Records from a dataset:
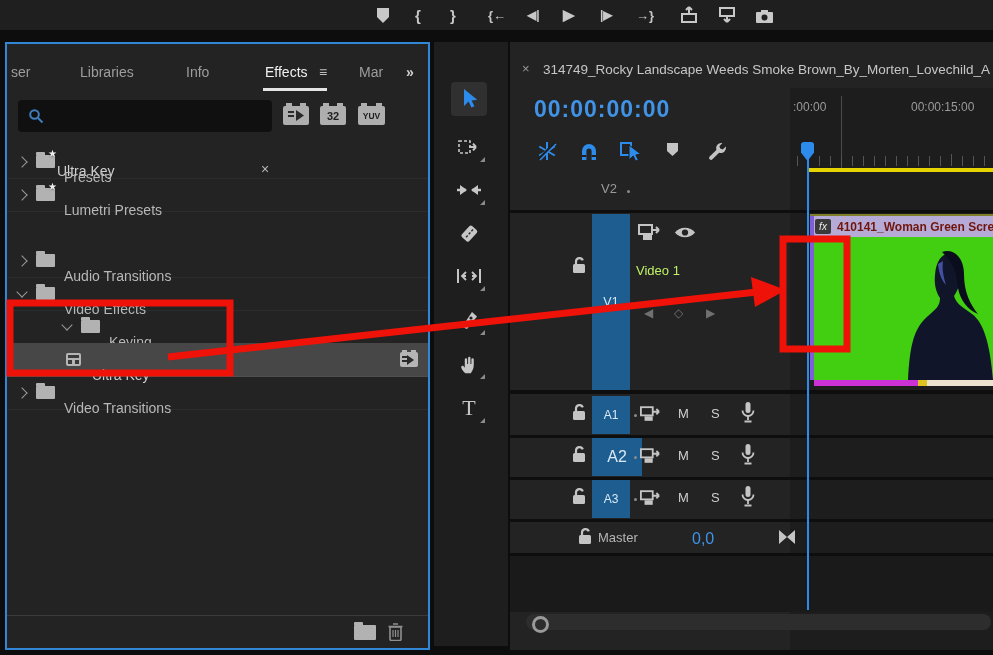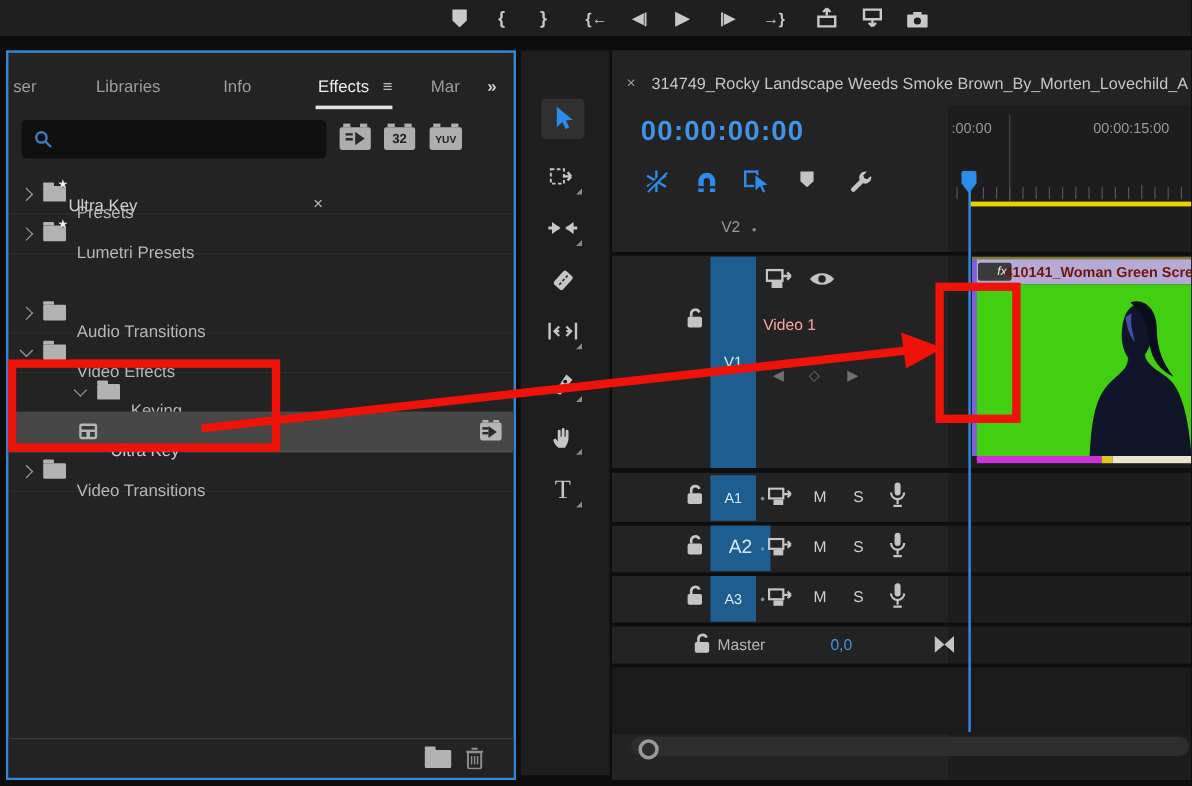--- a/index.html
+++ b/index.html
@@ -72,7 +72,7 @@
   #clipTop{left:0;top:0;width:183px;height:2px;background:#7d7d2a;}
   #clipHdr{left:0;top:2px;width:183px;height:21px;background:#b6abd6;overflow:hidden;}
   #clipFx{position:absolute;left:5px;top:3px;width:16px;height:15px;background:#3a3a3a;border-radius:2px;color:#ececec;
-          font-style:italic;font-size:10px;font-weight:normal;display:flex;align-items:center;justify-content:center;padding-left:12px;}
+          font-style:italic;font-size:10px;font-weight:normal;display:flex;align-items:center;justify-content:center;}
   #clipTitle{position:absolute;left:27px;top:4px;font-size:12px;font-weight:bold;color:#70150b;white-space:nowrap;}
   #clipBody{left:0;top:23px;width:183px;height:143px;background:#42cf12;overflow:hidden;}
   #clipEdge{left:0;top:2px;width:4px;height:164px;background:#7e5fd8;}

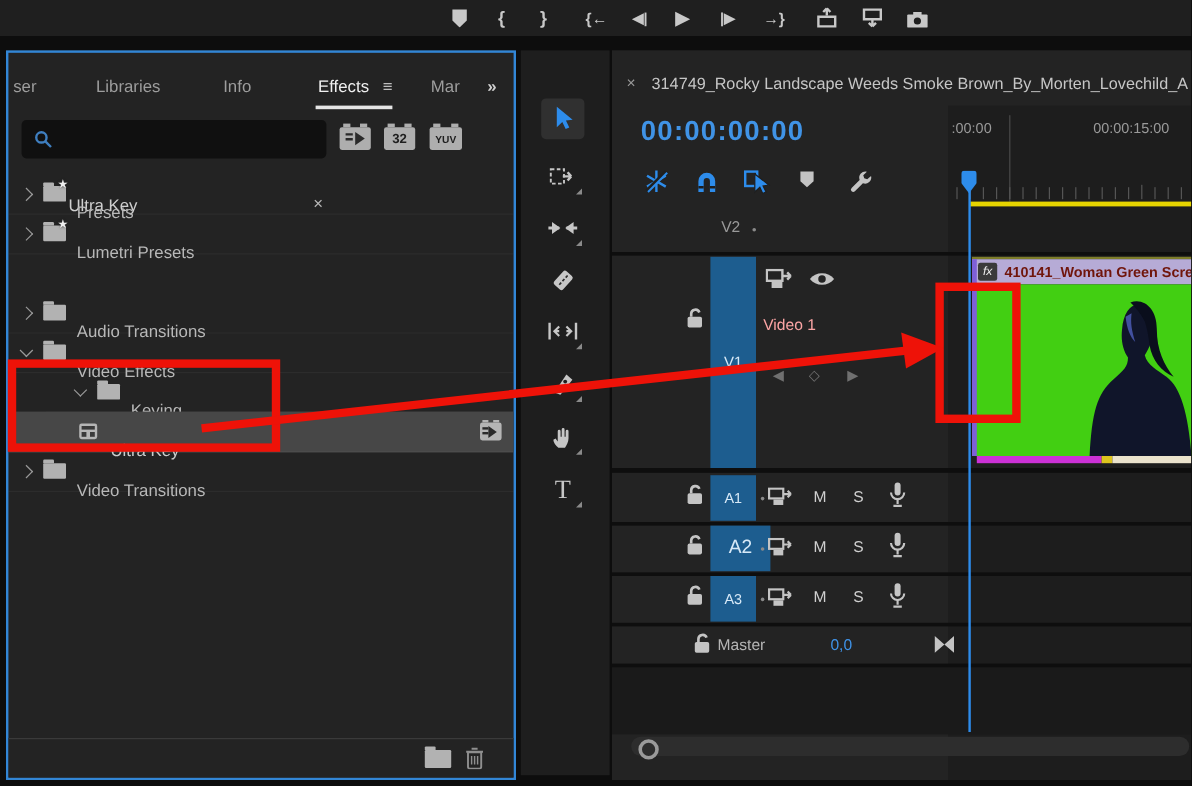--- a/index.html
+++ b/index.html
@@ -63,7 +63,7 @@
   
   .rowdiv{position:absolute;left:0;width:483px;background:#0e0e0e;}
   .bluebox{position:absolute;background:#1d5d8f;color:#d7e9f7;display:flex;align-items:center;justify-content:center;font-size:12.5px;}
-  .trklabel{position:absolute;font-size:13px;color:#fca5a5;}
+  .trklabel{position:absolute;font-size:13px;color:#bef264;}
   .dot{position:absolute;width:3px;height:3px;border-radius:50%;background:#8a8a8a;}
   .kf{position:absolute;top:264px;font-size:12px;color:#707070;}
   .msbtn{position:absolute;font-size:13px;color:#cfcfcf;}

What the task requires
Each line holding the word "trklabel" must be pulled from the records.

Written response
-  .trklabel{position:absolute;font-size:13px;color:#fca5a5;}
+  .trklabel{position:absolute;font-size:13px;color:#bef264;}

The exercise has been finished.